SLOAN | Reaping a radical harvest
Several nuggets have been circulating in the news during the past week or so that crystallize, again, the veracity of Richard Weaver’s book-length observation that “ideas have consequences.”
Someone, for instance, had the bright idea a couple years ago that keeping schools shuttered for an extended period of time was a worthy endeavor, indispensable in fighting COVID, and of little consequence. That someone (though she was not alone) was predominantly Randi Weingarten, the neo-Trotskyite head of the American Federation of Teachers. She strove ferociously against opening schools up for classroom instruction many months after it was abundantly clear that about the only thing inconsequential about that policy was its impact on the spread of COVID.
The National Assessment of Educational Progress (NAEP) released their 2022 student test scores last week, which put an empirical punctuation on that particular left-wing failure. The numbers are as depressing as one would expect: math scores among average nine-year-olds saw the biggest drop since the scores starting being recorded in 1973 — 7 percentage points since pre-pandemic 2020; reading scores among the same group fell by 5 points, the largest margin since 1990, erasing three decades worth of (still modest) literacy gains. That loss, though experienced across all socio-economic strata, was particularly acute among lower-income and minority students.
Predictably, the liberal educational autocracy tried to either downplay the results, or conjure up a host of alternative explanations, blaming everything from staff shortages and cyber bullying to school shootings for the score declines, everything except the most obvious disruption — Weingarten and other union leaders demanding that schools remain closed, and the local school boards and governments who placated them. In retrospect, probably the best thing for American education in the last two years (aside, of course, from a workable voucher system) would have been for Weingarten to stay home and not do her job, rather than try to tell her members not to.

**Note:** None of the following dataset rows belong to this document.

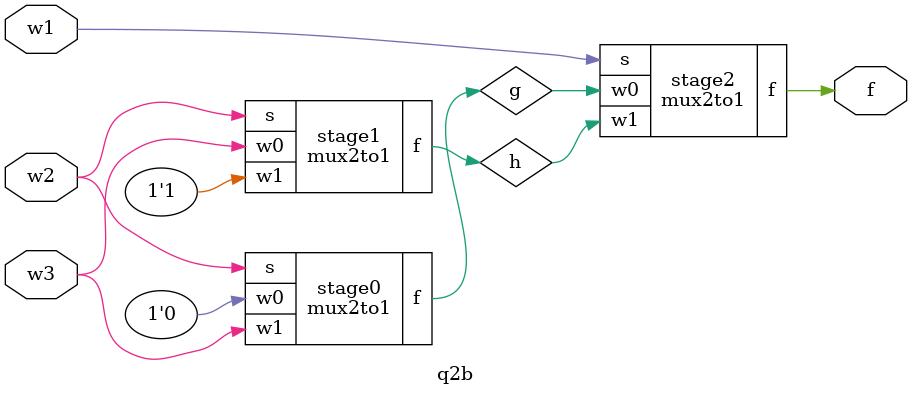
<source format=v>
module mux2to1(w0,w1,s,f);
	input w0,w1,s;
	output reg f;
	always@(w0 or w1 or s)
	begin
		if(s==0)
			f=w0;
		else
			f=w1;
	end
endmodule

module q2b(w1,w2,w3,f);
	input w1,w2,w3;
	output f;
	wire g,h;
	mux2to1 stage0(1'b0,w3,w2,g);
	mux2to1 stage1(w3,1'b1,w2,h);
	mux2to1 stage2(g,h,w1,f);
endmodule
	

</source>
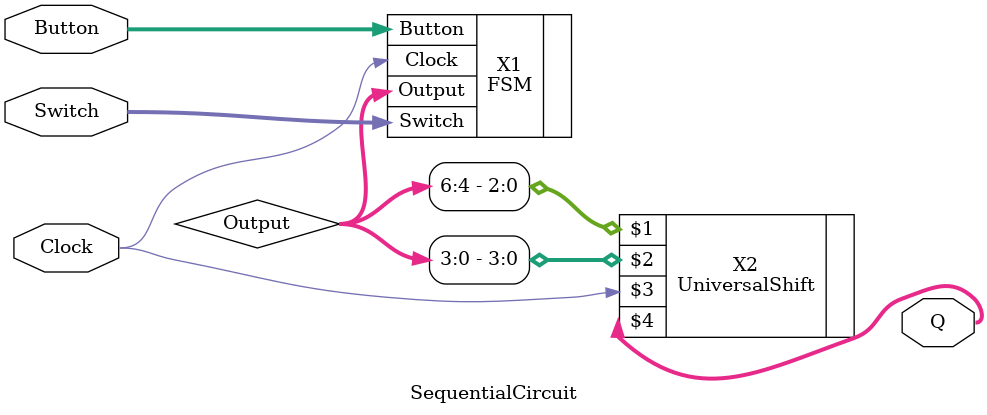
<source format=v>
module SequentialCircuit(Switch, Button,Clock, Q);
input [1:0] Switch, Button;
input Clock;
output[3:0] Q;
wire [6:0] Output;


	FSM X1(.Switch(Switch),.Button(Button),.Clock(Clock),.Output(Output));
	UniversalShift X2(Output[6:4],Output[3:0],Clock,Q);
	

endmodule

</source>
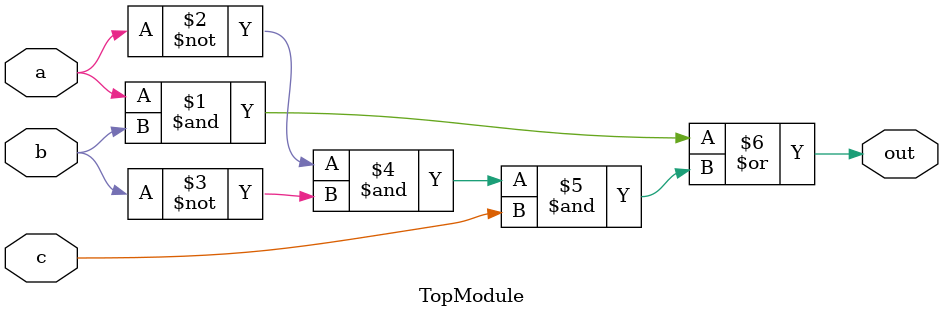
<source format=sv>

module TopModule(
  input a,  // Clock/clk
  input b,  // Clock/clk
  input c,  // Clock/clk
  output out // Output of the circuit
);

// Karnaugh map implementation based on the given description
assign out = (a & b) | ((~a & ~b) & c);

endmodule // End of TopModule module definition

// VERILOG-EVAL: errant inclusion of module definition

</source>
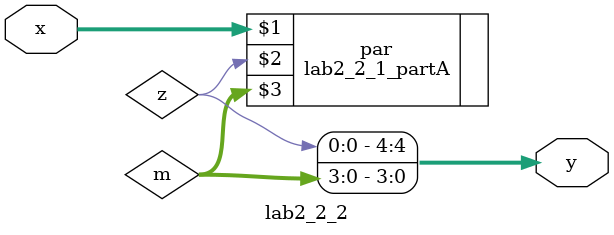
<source format=v>
`timescale 1ns / 1ps


module lab2_2_2(
    input [3:0] x,
    output wire [4:0] y
    );
    wire z;
    wire [3:0] m;
    
    lab2_2_1_partA par(x,z,m);
    
    assign #1 y[4] = z;
    assign #1 y[3] = m[3];
    assign #1 y[2] = m[2];
    assign #1 y[1] = m[1];
    assign #1 y[0] = m[0];
    
endmodule

</source>
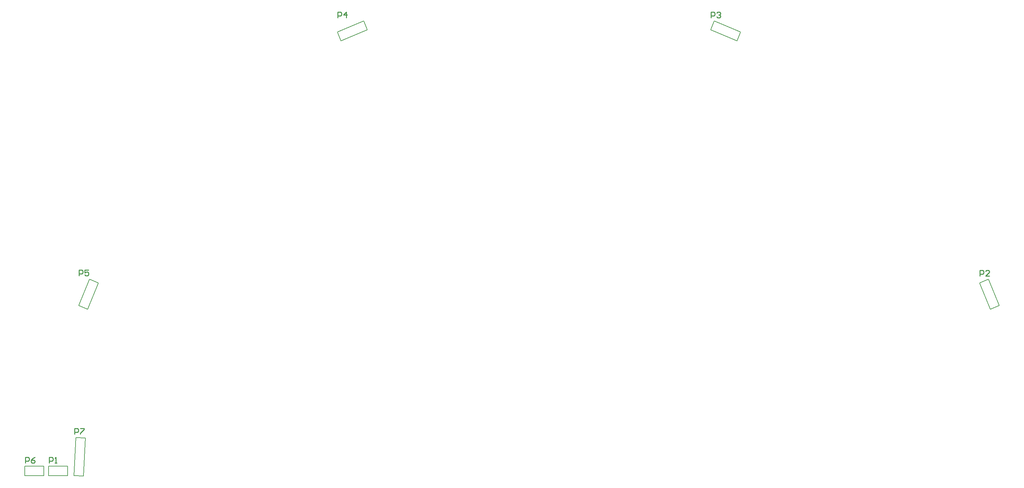
<source format=gto>
G04*
G04 #@! TF.GenerationSoftware,Altium Limited,Altium Designer,20.1.14 (287)*
G04*
G04 Layer_Color=65535*
%FSLAX25Y25*%
%MOIN*%
G70*
G04*
G04 #@! TF.SameCoordinates,07329562-CAC5-4820-BFAE-55A5BC9BA929*
G04*
G04*
G04 #@! TF.FilePolarity,Positive*
G04*
G01*
G75*
%ADD10C,0.00787*%
%ADD11C,0.01000*%
D10*
X-470000Y5000D02*
Y15000D01*
X-490000Y5000D02*
X-470000D01*
X-490000D02*
Y15000D01*
X-470000D01*
X-515000Y5000D02*
Y15000D01*
X-495000D01*
Y5000D02*
Y15000D01*
X-515000Y5000D02*
X-495000D01*
X-449121Y180228D02*
X-437640Y207945D01*
X-446879Y211772D02*
X-437640Y207945D01*
X-458360Y184055D02*
X-446879Y211772D01*
X-458360Y184055D02*
X-449121Y180228D01*
X-182945Y462640D02*
X-155228Y474121D01*
X-159055Y483360D02*
X-155228Y474121D01*
X-186772Y471879D02*
X-159055Y483360D01*
X-186772Y471879D02*
X-182945Y462640D01*
X205228Y474121D02*
X232945Y462640D01*
X236772Y471879D01*
X209055Y483360D02*
X236772Y471879D01*
X205228Y474121D02*
X209055Y483360D01*
X487640Y207945D02*
X499121Y180228D01*
X508360Y184055D01*
X496879Y211772D02*
X508360Y184055D01*
X487640Y207945D02*
X496879Y211772D01*
X-463302Y5296D02*
X-453315Y4773D01*
X-463302Y5296D02*
X-461208Y45241D01*
X-453315Y4773D02*
X-451222Y44718D01*
X-461208Y45241D02*
X-451222Y44718D01*
D11*
X-489397Y18362D02*
Y24360D01*
X-486398D01*
X-485398Y23361D01*
Y21361D01*
X-486398Y20361D01*
X-489397D01*
X-483399Y18362D02*
X-481399D01*
X-482399D01*
Y24360D01*
X-483399Y23361D01*
X-514397Y18362D02*
Y24360D01*
X-511398D01*
X-510398Y23361D01*
Y21361D01*
X-511398Y20361D01*
X-514397D01*
X-504400Y24360D02*
X-506399Y23361D01*
X-508399Y21361D01*
Y19362D01*
X-507399Y18362D01*
X-505400D01*
X-504400Y19362D01*
Y20361D01*
X-505400Y21361D01*
X-508399D01*
X-457924Y215323D02*
Y221322D01*
X-454925D01*
X-453925Y220322D01*
Y218322D01*
X-454925Y217323D01*
X-457924D01*
X-447927Y221322D02*
X-451926D01*
Y218322D01*
X-449926Y219322D01*
X-448927D01*
X-447927Y218322D01*
Y216323D01*
X-448927Y215323D01*
X-450926D01*
X-451926Y216323D01*
X-186336Y486835D02*
Y492833D01*
X-183337D01*
X-182337Y491834D01*
Y489834D01*
X-183337Y488835D01*
X-186336D01*
X-177339Y486835D02*
Y492833D01*
X-180338Y489834D01*
X-176339D01*
X205664Y486889D02*
Y492887D01*
X208663D01*
X209663Y491887D01*
Y489888D01*
X208663Y488888D01*
X205664D01*
X211662Y491887D02*
X212662Y492887D01*
X214662D01*
X215661Y491887D01*
Y490888D01*
X214662Y489888D01*
X213662D01*
X214662D01*
X215661Y488888D01*
Y487889D01*
X214662Y486889D01*
X212662D01*
X211662Y487889D01*
X488149Y215267D02*
Y221265D01*
X491148D01*
X492148Y220266D01*
Y218266D01*
X491148Y217266D01*
X488149D01*
X498146Y215267D02*
X494147D01*
X498146Y219266D01*
Y220266D01*
X497146Y221265D01*
X495147D01*
X494147Y220266D01*
X-462744Y48690D02*
Y54688D01*
X-459745D01*
X-458745Y53688D01*
Y51689D01*
X-459745Y50689D01*
X-462744D01*
X-456745Y54688D02*
X-452747D01*
Y53688D01*
X-456745Y49689D01*
Y48690D01*
M02*

</source>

It needs to be added that the prolonged school shutdowns, the absurdity of which the NAEP test scores highlight, signify only an acute part of the more intrinsic problem facing public education. Much has been, can and will be written on the subject, but public education has for decades now faced a crisis, the victim of a liberal faith in the magical properties of public education to impose an egalitarian homogeneity on society, which has translated into public schools being the instruments of achieving the lowest common denominator. The failures of this are steady, gradual and pernicious; the failures of abiding by union dictates to keep schools closed was naturally more acute, but merely a symptom of a greater disease.
The failures of other left-wing experiments are not difficult to spot, the most immediate being in the area of crime. Here again, the statistics put an empirical point on the real-world experience of increased violence, theft, drug use and disorder that plague virtually every major U.S. city, Denver quite conspicuous in not being an exception. Here we see the results of liberal “justice reform” experimentation playing out in the highest rate of car thefts in the nation, a tragic increase in fentanyl (and other drug) overdoses, street violence and property crime rates increasing; virtually every measurement of criminal disorder one can come up with paints a grim, dangerous picture. And yet we still are subject to railings about the police use of force, the indignity of incarceration for offenders, the injustice of pre-trial detention — and now we must even watch absurdities like the city of Portland, Oregon. Portland embraced some of the most preposterous anti-law enforcement policies in the nation, and countenanced lawlessness to an egregious degree. It’s outmatched only by Seattle’s surrendering of part of its city to a criminal insurgency.
The failures in energy policy are just as obvious. Here, we start to see the starkness of reality setting in. Not in California, of course, where the push for electrification and the imposition of impossible renewable mandates has resulted in entirely predictable and preventable blackouts — but in Germany, where the realization that at least 80% of electricity has to come from either nuclear power or fossil fuels has prompted the relentlessly Green government to hold off on abandoning the country’s nuclear program and keep three of its plants operating. This after they quietly resumed importing coal.
Small steps, but hopeful. As was Chileans’ overwhelming rejection of a proposed new constitution that looked like something that would be drawn up if you put Karl Marx, Anton Lavay and Timothy Leary (on his less coherent days) in a room together. Such events fuel faith that reality does indeed have a way of catching up, even politically.
Kelly Sloan is a political and public affairs consultant and a recovering journalist based in Denver.